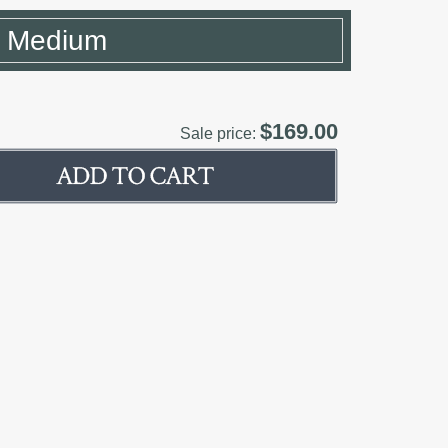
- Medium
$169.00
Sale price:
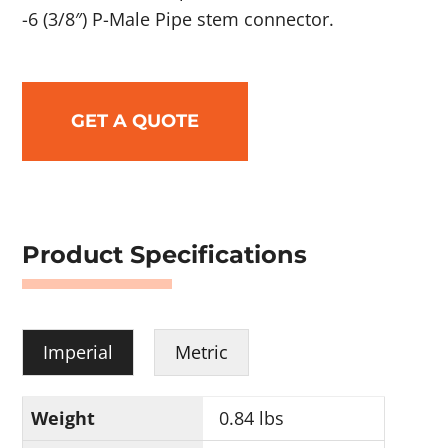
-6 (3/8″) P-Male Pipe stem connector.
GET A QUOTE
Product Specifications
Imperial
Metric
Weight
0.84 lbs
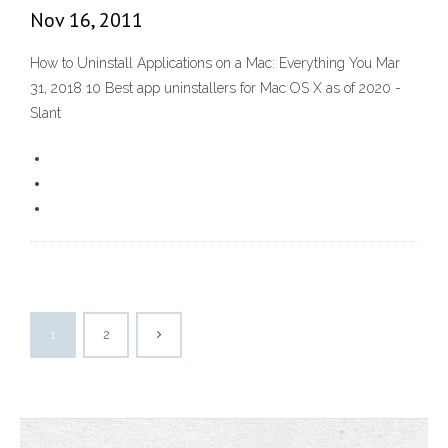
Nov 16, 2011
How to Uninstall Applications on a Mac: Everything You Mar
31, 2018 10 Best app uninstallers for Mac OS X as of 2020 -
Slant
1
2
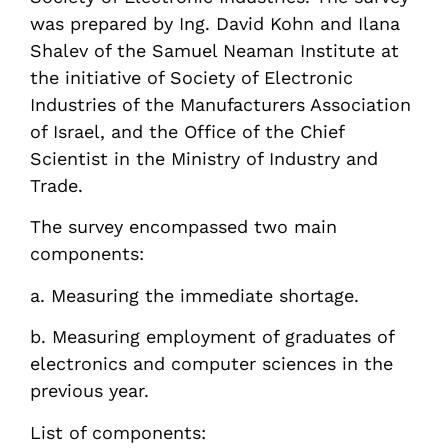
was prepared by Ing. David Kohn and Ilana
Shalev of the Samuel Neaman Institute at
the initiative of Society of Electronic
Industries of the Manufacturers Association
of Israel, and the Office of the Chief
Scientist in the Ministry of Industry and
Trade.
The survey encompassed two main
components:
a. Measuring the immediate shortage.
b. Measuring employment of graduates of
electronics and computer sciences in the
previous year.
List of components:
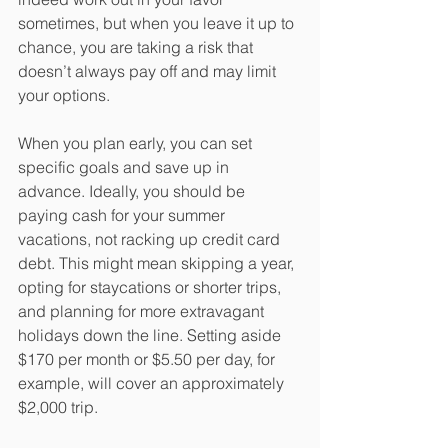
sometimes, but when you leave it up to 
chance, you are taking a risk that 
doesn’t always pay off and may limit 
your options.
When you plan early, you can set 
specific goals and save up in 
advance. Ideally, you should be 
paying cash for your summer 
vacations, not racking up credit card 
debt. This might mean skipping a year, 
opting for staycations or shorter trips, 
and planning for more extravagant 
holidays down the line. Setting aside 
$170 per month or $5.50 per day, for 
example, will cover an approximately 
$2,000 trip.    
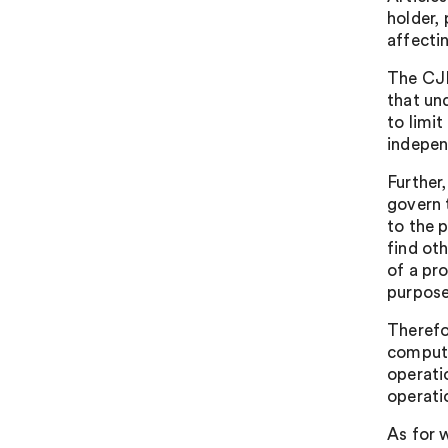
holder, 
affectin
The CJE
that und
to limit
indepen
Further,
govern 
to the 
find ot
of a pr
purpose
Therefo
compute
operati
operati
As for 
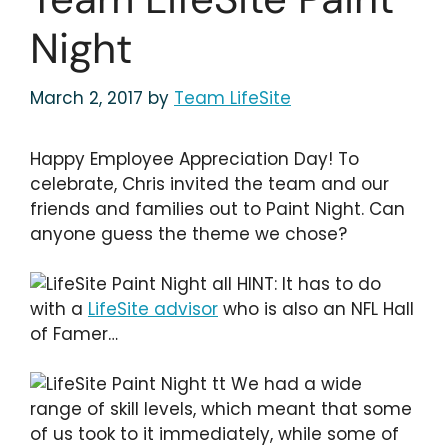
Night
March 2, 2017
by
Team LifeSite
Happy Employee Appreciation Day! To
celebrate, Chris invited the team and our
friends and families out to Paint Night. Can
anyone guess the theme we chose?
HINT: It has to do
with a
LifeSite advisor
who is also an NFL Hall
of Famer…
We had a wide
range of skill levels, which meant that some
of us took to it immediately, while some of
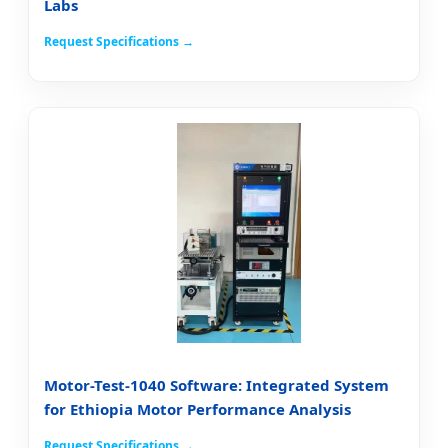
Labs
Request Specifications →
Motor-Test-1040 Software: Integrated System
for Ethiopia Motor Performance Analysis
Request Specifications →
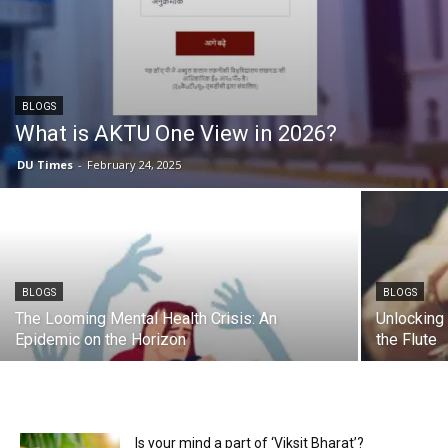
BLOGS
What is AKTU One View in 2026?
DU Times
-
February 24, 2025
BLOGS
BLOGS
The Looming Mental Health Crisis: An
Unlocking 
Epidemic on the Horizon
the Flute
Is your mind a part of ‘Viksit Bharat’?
---
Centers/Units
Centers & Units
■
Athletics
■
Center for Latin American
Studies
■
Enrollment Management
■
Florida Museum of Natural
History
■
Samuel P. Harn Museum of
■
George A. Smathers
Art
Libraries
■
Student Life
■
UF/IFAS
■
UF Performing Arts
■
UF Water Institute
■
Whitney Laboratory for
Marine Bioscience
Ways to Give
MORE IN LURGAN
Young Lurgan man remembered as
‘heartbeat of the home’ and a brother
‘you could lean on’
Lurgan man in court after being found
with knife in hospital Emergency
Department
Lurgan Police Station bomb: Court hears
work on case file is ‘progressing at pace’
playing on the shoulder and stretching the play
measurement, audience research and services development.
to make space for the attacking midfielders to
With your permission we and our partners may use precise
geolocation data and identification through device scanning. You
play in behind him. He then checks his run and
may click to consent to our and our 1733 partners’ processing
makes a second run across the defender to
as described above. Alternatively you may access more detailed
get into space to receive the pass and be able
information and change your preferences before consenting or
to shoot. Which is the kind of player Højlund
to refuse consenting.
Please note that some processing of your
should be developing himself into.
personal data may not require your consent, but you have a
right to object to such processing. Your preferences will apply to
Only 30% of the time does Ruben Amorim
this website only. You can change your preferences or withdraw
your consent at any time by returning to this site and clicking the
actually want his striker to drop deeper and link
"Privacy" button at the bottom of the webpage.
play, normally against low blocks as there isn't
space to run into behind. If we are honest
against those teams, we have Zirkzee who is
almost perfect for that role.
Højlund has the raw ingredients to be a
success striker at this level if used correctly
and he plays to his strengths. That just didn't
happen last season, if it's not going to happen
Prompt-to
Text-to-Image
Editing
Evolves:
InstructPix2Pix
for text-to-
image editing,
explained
---
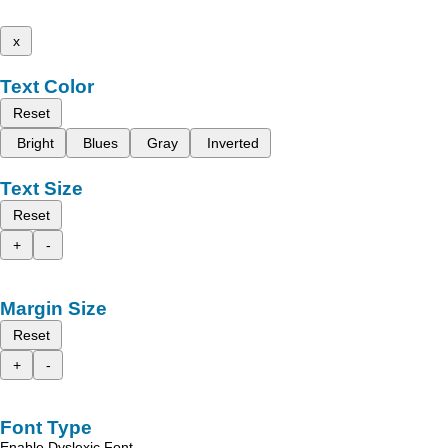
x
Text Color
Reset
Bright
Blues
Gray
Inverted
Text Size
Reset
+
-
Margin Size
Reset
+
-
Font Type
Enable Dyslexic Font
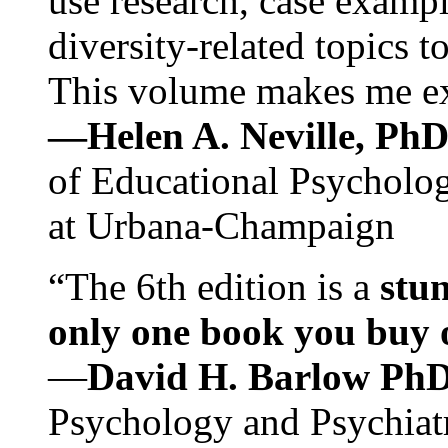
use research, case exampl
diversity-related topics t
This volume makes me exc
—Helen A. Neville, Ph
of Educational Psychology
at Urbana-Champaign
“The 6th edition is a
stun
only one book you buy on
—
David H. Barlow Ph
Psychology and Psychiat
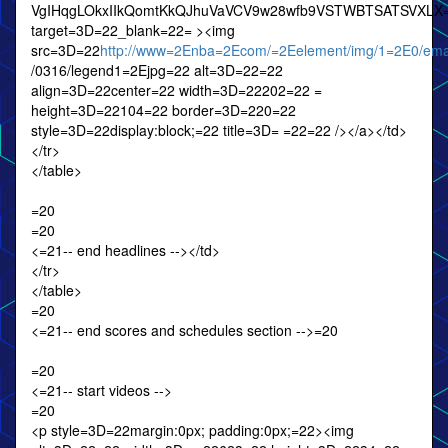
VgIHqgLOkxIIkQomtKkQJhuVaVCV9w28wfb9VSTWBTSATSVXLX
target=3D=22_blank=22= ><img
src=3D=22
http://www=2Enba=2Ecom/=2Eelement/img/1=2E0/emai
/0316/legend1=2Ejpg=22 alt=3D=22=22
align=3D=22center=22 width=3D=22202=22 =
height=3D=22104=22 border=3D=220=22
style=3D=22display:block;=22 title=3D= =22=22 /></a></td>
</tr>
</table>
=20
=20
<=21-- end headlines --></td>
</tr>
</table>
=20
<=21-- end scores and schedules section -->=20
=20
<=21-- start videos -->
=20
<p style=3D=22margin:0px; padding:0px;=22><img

**Assignment**
Within the records, filter for lines that contain the word "limit" and show each one.

**Exercise answer**
doesn’t always pay off and may limit 
to limit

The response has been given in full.